The exercise set Beaty up for success in the game. He pulled the first pitch he saw, an up-and-in 100-mph fastball, down the right-field line for an RBI double. In his second at-bat, he turned another high four-seamer into a single.
“Just seeing how his heater moved, obviously that was really hard,” Beaty said. “Just picking it up, seeing it [in the VR session beforehand], it was pretty accurate.”
This was the vision Chris O’Dowd, a former minor league catcher, had in mind when he co-founded WIN Reality with his father Dan, the former general manager of the Colorado Rockies who now is a studio analyst for MLB Network. They recognized a market inefficiency: that for all the “time and effort put into the swing, currently it’s really difficult to practice [a hitting] approach before a game,” Chris O’Dowd said.
Their VR batting practice system was designed to fill that vacuum. It combines data-driven models, actual video and computer-generated images to create a near-lifelike simulation inside the goggles.
“The idea that [hitters] can get 10 at-bats against us before they get in the box for the day feels like an advantage for them,” Dodgers pitcher Ross Stripling said with a wry smile. “It looks like a video game — but a really good video game.”
For all its potential, the system is largely a supplementary tool. But even the occasional five-minute VR session, O’Dowd believes, could have positive effects at the plate. A batter might more easily recognize a pitch sailing out of the zone, better square up something over the plate, or simply feel more comfortable facing an unfamiliar foe.
”I don’t think there’s a right way, an optimized way” to use it, O’Dowd said. “It’s more about: What is the specific player looking to take away from the experience?”

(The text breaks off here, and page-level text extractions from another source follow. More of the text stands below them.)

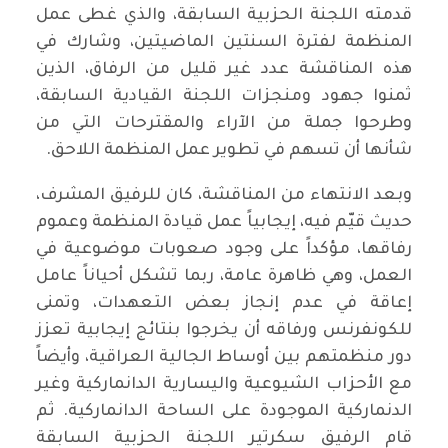
قدمته اللجنة الحزبية السابقة، والذي غطى عمل
المنظمة لفترة السنتين الماضيتين، وشارك في
هذه المناقشة عدد غير قليل من الرفاق، الذين
ثمنوا جهود ومنجزات اللجنة القيادية السابقة،
وطرحوا جملة من الآراء والمقترحات التي من
شأنها أن تسهم في تطوير عمل المنظمة اللاحق.
وبعد الانتهاء من المناقشة، كان للرفيق المشرف،
حديث قيّم فيه، إيجابياً عمل قيادة المنظمة وعموم
رفاقها، مؤكداً على وجود صعوبات موضوعية في
العمل، وهي ظاهرة عامة، ربما تشكل أحياناً عامل
إعاقة في عدم إنجاز بعض التعهدات، وتمنى
للكونفرنس ورفاقه أن يخرجوا بنتائج إيجابية تعزز
دور منظمتهم بين أوساط الجالية العراقية، وأيضاً
مع الأحزاب الشيوعية واليسارية الدانماركية وغير
الدنماركية الموجودة على الساحة الدانماركية. ثم
قام الرفيق سكرتير اللجنة الحزبية السابقة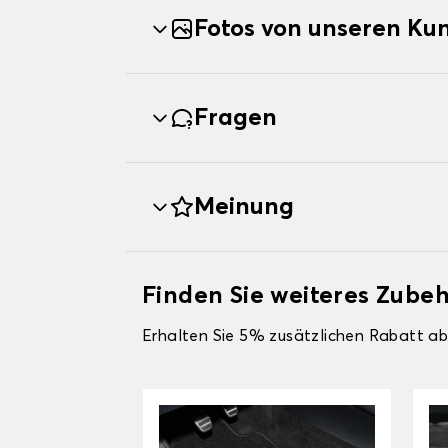
Fotos von unseren Ku
Fragen
Meinung
Finden Sie weiteres Zub
Erhalten Sie 5% zusätzlichen Rabatt ab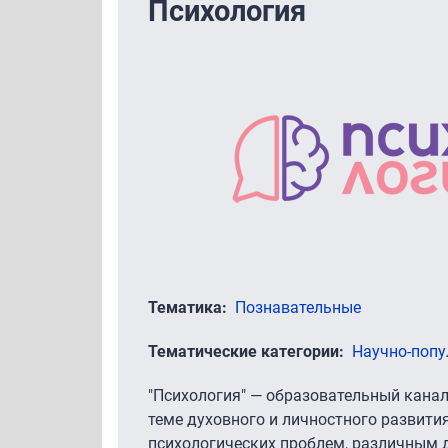
Психология
Тематика
Познавательные
Тематические категории
Научно-поп
"Психология" — образовательный канал
теме духовного и личностного развити
психологических проблем, различным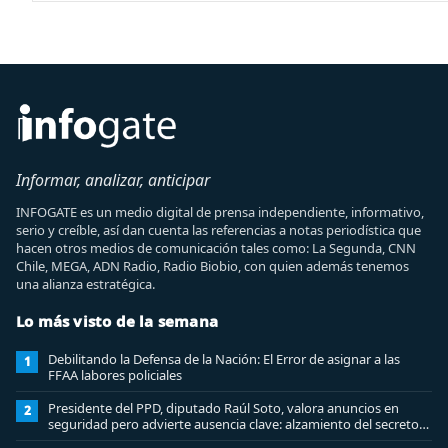
Informar, analizar, anticipar
INFOGATE es un medio digital de prensa independiente, informativo,
serio y creíble, así dan cuenta las referencias a notas periodística que
hacen otros medios de comunicación tales como: La Segunda, CNN
Chile, MEGA, ADN Radio, Radio Biobio, con quien además tenemos
una alianza estratégica.
Lo más visto de la semana
Debilitando la Defensa de la Nación: El Error de asignar a las
1
FFAA labores policiales
Presidente del PPD, diputado Raúl Soto, valora anuncios en
2
seguridad pero advierte ausencia clave: alzamiento del secreto
bancario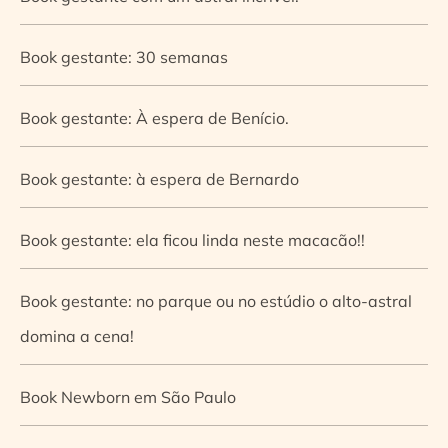
Book gestante: 30 semanas
Book gestante: À espera de Benício.
Book gestante: à espera de Bernardo
Book gestante: ela ficou linda neste macacão!!
Book gestante: no parque ou no estúdio o alto-astral
domina a cena!
Book Newborn em São Paulo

In the months since the system was installed in the Dodgers’ clubhouse, players have been trying to figure that out.
Justin Turner used the goggles four times to prepare for different pitchers, but went hitless on each occasion. Alex Verdugo and Joc Pederson occasionally use the VR system, but are still partial to traditional video study. Russell Martin recognizes its potential, but thinks the visuals could be better.

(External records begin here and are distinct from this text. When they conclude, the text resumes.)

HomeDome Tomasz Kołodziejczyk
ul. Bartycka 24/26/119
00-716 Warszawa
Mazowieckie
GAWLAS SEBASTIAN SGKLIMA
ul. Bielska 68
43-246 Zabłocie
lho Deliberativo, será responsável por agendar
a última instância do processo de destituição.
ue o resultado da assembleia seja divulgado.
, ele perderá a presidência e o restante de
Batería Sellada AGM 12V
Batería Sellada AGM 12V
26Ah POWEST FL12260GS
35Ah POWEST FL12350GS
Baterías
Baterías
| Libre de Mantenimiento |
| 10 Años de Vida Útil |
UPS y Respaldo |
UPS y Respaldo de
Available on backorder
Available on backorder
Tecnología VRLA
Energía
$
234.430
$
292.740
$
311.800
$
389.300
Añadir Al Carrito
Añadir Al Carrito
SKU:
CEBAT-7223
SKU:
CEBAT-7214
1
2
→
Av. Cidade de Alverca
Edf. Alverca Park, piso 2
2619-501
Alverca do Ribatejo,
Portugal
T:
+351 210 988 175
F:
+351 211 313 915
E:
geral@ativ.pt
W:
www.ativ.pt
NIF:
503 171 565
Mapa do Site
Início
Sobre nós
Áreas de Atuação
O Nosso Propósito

“I like the fact that it can help with your timing and give you a little bit of feedback on what the pitcher’s pitches are doing,” Martin said. But “you’re not seeing a real baseball. It’s like a dot. I’d really like to see the seams and the rotation of the ball.”
Nonetheless, some players experience benefitsfrom repeated use. Seager frequented the VR room during his near-month-long stint on the injured list earlier this season to keep his instincts and timing sharp. Pollock has also spent extended time in the virtual world, helping him overcome his own early injuries and spark his second-half hot streak.
“It’s a juiced way to watch a pitcher,” Pollock said. “It gives you a different perspective, to get in there and figure a couple things out that you might have not realized before. Because now, you’re getting more realistic reps.”
That’s validation enough for the Dodgers. The technology is new, and to many players foreign. It’s a long way from reinventing the game. But by marrying baseball’s data revolution with the latest technological innovations, VR batting practice has already established its short-term impact. At the very least, it might be one more way for the Dodgers to tilt their World Series fortunes.
“Getting timing down, seeing the ball coming at you,” Beaty said. “I don’t think it can hurt.”